Выбрать главу

Одним словом, да здравствует уязвимая пятка!

Не раз приходилось писать о скульптуре Сальвадора Дали «Венера со вставными ящиками».

Откуда берутся эти ящики?

Возможны различные варианты, коснусь только двух.

Традиционное общество, традиционная семья с детства вживляют ребёнку (и мальчику, и девочке, каждому по-своему) деревянные ящики, чтобы никаких спонтанных поступков, никаких спонтанных чувств, опасно для него, а ребёнок (мальчик по-своему, девочка по-своему) став взрослым и прожив целую жизнь может даже не подозревать, что в нём живут (вопреки всему, не умирают) живые чувства, заглушённые этими деревянными ящиками.

Второй вариант. У человека (и у мужчины, и у женщины, у каждого по-своему) не было деревянных ящиков, он (она) был открыт к проявлению искренних чувств, но жизнь, Другой нанесли обиду, ранили, предали, боль долго не проходит, и человек (и мужчина, и женщина, каждый по-своему) сам, по собственной инициативе вживляет в себя деревянные ящики. Чтобы больше не повторились обида, предательство, чтобы избежать боли.

В этом смысле скульптуру Сальвадора Дали следовало бы назвать «Венера со вставными ящиками или как избежать уязвимости».

Мир, в котором мы живём, продолжает оставаться мужским, не в том смысле, что он направлен против женщин, а в том смысле, что прямо или косвенно считается, что мужское доминирование – наиболее разумный способ регуляции взаимоотношений между мужчиной и женщиной, как в обществе, так и в семье.

Так и хочется воскликнуть, бедные, бедные мужчины, многие из вас сегодня (вчера была другая «река» времени) стали тяготиться ролью мужчины, сконструированной культурой (в той «реке» времени), многие из вас готовы соскочить (и соскакивают) из предписаний этой роли, но ничего не поделаешь, приходиться подчиниться предписаниям исторической традиции.

А что это означает? Необходимость мимикрировать, притворяться не только перед другими, перед самим собой, притворяться, что они, мужчины, неуязвимы, что у них надёжная броня.

А чем это заканчивается? В лучшем случае битьём посуды и криками на кухне, в худшем – психлечебницей и самоубийством.

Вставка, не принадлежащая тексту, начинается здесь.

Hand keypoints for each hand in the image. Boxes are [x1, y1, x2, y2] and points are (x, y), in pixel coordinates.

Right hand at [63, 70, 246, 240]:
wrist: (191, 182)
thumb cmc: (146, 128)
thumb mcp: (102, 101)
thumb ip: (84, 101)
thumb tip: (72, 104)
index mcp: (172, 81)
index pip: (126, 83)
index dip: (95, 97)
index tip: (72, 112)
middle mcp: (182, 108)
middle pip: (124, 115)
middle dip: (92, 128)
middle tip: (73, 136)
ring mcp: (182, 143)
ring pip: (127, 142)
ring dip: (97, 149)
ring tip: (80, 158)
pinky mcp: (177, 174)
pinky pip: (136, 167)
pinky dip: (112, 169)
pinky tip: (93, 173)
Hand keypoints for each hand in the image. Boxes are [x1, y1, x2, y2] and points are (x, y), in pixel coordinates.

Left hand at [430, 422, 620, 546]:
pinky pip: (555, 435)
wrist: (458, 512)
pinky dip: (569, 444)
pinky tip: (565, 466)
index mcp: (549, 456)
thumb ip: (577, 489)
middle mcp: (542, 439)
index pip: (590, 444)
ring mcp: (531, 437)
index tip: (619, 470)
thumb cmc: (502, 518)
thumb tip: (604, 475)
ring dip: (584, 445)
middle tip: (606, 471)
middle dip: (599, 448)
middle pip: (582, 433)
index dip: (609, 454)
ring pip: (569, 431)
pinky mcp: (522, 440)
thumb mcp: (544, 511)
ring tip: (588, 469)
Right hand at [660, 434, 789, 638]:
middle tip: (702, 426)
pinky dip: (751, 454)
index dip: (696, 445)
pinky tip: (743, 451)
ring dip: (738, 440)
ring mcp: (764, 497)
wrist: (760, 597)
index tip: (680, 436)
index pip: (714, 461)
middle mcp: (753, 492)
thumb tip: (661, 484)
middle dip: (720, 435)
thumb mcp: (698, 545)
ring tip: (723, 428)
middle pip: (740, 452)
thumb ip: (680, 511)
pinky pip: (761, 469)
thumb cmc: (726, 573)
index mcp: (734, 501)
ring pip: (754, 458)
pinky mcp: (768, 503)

Продолжу с «бедными, бедными, мужчинами». Большинство из них (подавляющее большинство) жаждут неуязвимости. Сознательно или бессознательно, они уверены, Чарльз Дарвин, придумал теорию естественного отбора про них мужчин. Слабый умирает, или если хотите, отмирает, сильный выживает. Жизнь – борьба, мужчина, способный бороться, – двигатель прогресса. Именно на мужчину постоянно кто-то ополчается, пытается отобрать его статус, его имущество, его женщину, приходится давать отпор, чтобы защитить свой статус, своё имущество, свою женщину.

Слово «мужчина» в этом смысле стало синонимом «неуязвимости», и, соответственно, «уязвимость» – признаком не настоящего мужчины, «недомужчины».

Спасибо феминизму, позволил мужчине стать нормальным человеком, в том числе, не бояться уязвимости, следовательно, не бояться Другого, не воспринимать его только как врага.

В той «реке» времени, практически каждый мужчина хотел быть подобным Ахиллесу, но без его пятки, иначе говоря, совершать великие поступки, завоёвывать, присваивать, оставаясь неуязвимым.

Может быть, в новой «реке» времени, мужчины поймут, что в «пятке» Ахиллеса, не только его уязвимость, но и его человечность, благодаря той же уязвимости.

Может быть, на место прошлого обаяния неуязвимости, обаяния быть сильнее Другого, придёт обаяние уязвимости (открытости) перед Другим, которого не следует остерегаться.

В моём воображении импрессионизм – не просто направление в истории изобразительного искусства, а великое открытие-прозрение в мировой культуре.

Оно было открыто-прозрето в Франции, нашло отзвук во всём мире, оказалось всечеловеческим, глубинно человеческим.

На место «остановись мгновение – ты прекрасно», пришло «мгновение –ты прекрасно, потому что преходяще, потому что тебя невозможно остановить».

А «преходящее» прекрасно, потому что «уязвимо», потому что «ранимо» и «хрупко».

В японской культуры, в японском изобразительном искусстве, есть направление, которое получило название укиё. Оно зародилось в XVII веке, продолжается до сих пор. Оно включает в себя огромное количество имён выдающихся живописцев и графиков.

Изначально укиё означало «плывущий мир», это значение не исчезло, но к нему стали прибавляться, переплетаясь, ассоциативно отсылая друг к другу, такие значения как «мир скорби», «юдоль печали», и одновременно (в другие века, в других культурных ситуациях) «мир мимолётных наслаждений», «мир преходящих мимолётных наслаждений».